Once the pitcher plant opens, the original bacteria is replaced by the micro-organisms introduced by the prey that fall in. — Photos by Mary Margaret
PITCHER plants (Nepenthaceae) have been well covered in these pages.
Books have been written about them, the idea that they serve as receptacles for urine from rodents has been discussed and discarded, and hundreds if not thousands of pictures have been taken.
We know the plants have sides that create a slippery surface leading insects to tumble down into the liquid.
Insects are attracted by the sugary nectar that is produced by glands at the edge of the pitchers (peristome).
Ultraviolet and visible light waves of the colour of the pitcher plants also attract insects.
If insects slip in, they cannot escape as the slippery waxy zone is between the zone of attraction and the digestive zone.
However, aerial pitcher plants, which prey primarily on flying insects, often lack a waxy zone.

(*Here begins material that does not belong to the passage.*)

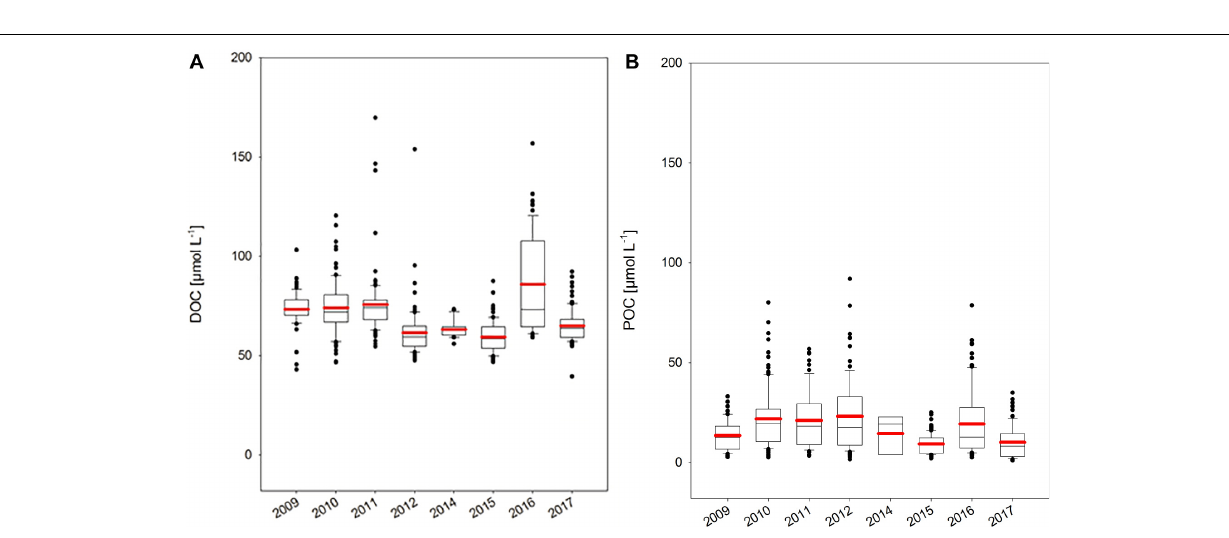
FIGURE 6 | (A,B) Inter-annual variability of DOC and POC concentration in the HAUSGARTEN area. Box plots show 25–75th percentile of data within the box, error bars 10th and 90th percentile, outlying data as well as the mean (red line) and median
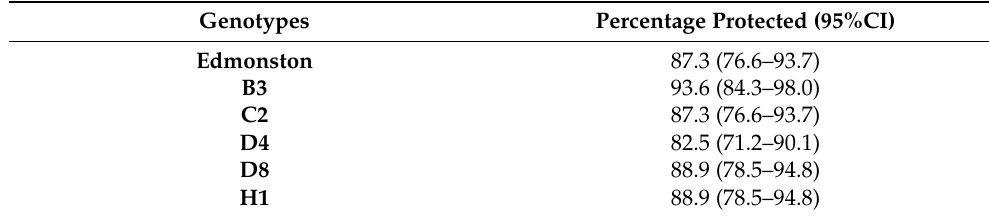
Table 1. Proportion of Sheffield HCWs with neutralising antibody titres greater than the protective threshold against the MeV genotypes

It has been suggested that the shape of the pitcher prevents the escape of the prey.
When they tumble in, they drown and are digested by the acidic detergent-like digestive fluids.
Our next problem is to find out what micro-organisms live in the liquid that drowns the insects.

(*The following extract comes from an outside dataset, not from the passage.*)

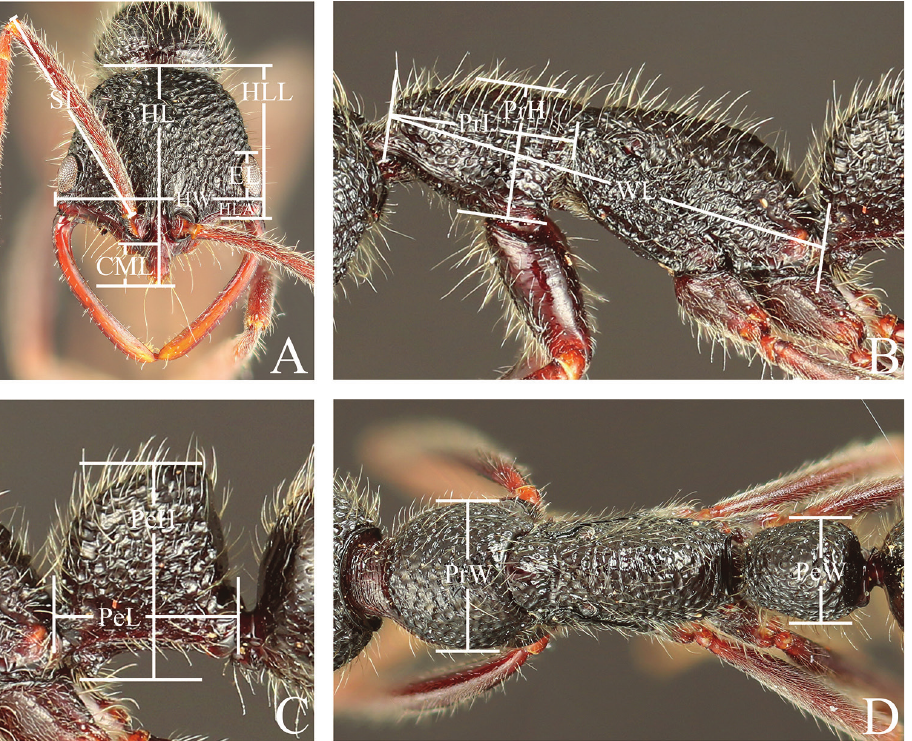
Figure 1. Measurements of worker of the Leptogenys modiglianii species group. A Head, full-face view B lateral view C petiole, lateral view D dorsal view. Abbreviations : HL: Head length, HLL Head lateral margin length, HLA Anterior head length, HW Head width, CML Clypeal median lobe length, SL Scape length, EL Eye length, PrL Pronotum length, PrH Pronotum height, PrW Pronotum width, WL Weber’s length, PeL Petiole length, PeH Petiole height, PeW Petiole width. HW Head width: in full-face view, the maximum width of the head excluding the eyes. CML Clypeal median lobe length: in full-face view, the straight-line length measured from the anterior margin of the clypeus to the anterior margin of the torulus. CI Cephalic index: HW/HL × 100. CLI Clypeus index: CML/HL × 100. SL Scape length: the straight-line length of the first antennal segment, excluding the neck and the basal condyle. SI Scape index: SL/HW × 100. EL Eye length: in full-face view, the vertical line length of the compound eye. OI Ocular index: EL/HLL × 100. PrL Pronotum length: in profile, the diagonal length of the pronotum, measured from the anterior margin of the pronotum excluding the collar to the posterior extremity of the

The fluid is highly acidic and could create a micro-environment for certain bacteria.
It would, after all, be considered to be an extreme habitat.
Filter feeding mosquito larvae are also able to survive in this acidic environment.
The first studies began with Dr JS Hepburn in 1918. He performed experiments on unopened, developing, and opened pitchers that had not caught any prey and regular open insect catching plants.
All samples were incubated in sterile conditions at 37 degrees Centigrade.
He reported no bacterial growth for the unopened plants and growth for all the others.
He concluded that the liquid was sterile and did not have any contact with the outside world until the pitchers were partially or fully open, allowing bacteria to enter.
The results were retested in 1993, 2007, 2010, 2011 and 2012 and they concluded that indeed the unopened liquid part of the plant is sterile and holds no micro-organisms.
However, all of these experiments were conducted in a temperate zone under strict laboratory conditions and did not reflect the habitat of the tropical rainforest in the wild.
The one that did achieve growth in 1998 thought it was a mistake.
For this experiment, three separate pitcher plants were selected in Selangor. Of these three, five separate plants were haphazardly selected.
For the opened pitcher plants, the liquid was poured into a sterile tube.
For the unopened ones, a sterile small needle was inserted in the base of the plant and the liquid was extracted and placed into a sterile tube. All samples were transported on ice to the lab.
After DNA analysis, the researchers did find bacteria growing in the unopened plants – an astounding discovery.
So why did the rest of the researchers get it so wrong? Possibly specialised bacteria, found only in the tropics, made themselves available to the unopened plant.
A second reason could be the movement of plants from the tropical to the temperate zone could have altered the flora and fauna of the unopened plant.
A third reason is the greenhouses in temperate zones are kept to minimise bacterial growth.
The next question is how does bacteria get into the sealed unopened pitcher? It is speculated by the authors that there are microscopic openings between the lid and the chamber during development.
It is also surmised that secreatory tissues (the tissues that secrete the fluid) that line the chamber could possibly play a role.
The authors concede that future studies are required to test the two hypotheses.
The authors further proposed that there are two types of bacteria. One type is a native type that colonises the plant while still in development.
The second type involves those that are carried on the bodies of the arthropods that land in the chamber and are digested.
The first type is possibly transferred from one developing plant to another.
This study has produced three major findings.
First , the pitcher plants do have microorganisms living in the unopened fluid of the plant.
Secondly, once the plant opens, the original bacteria is replaced by the micro-organisms introduced by the critters that fall in for digestion.
And finally, bacterial communities vary by the particular species of the plant.
Adapted from ‘Bacterial communities associated with the pitcher fluids of three Nepenthes (Nepenthaceae) pitcher plant species growing in the wild’ by Lee Yiung Chou, Charles M Clarke, and Gary A Dykes; Springer-Verlag Berlin Heidelberg 2014.
Aerial pitcher plants prey primarily on flying insects.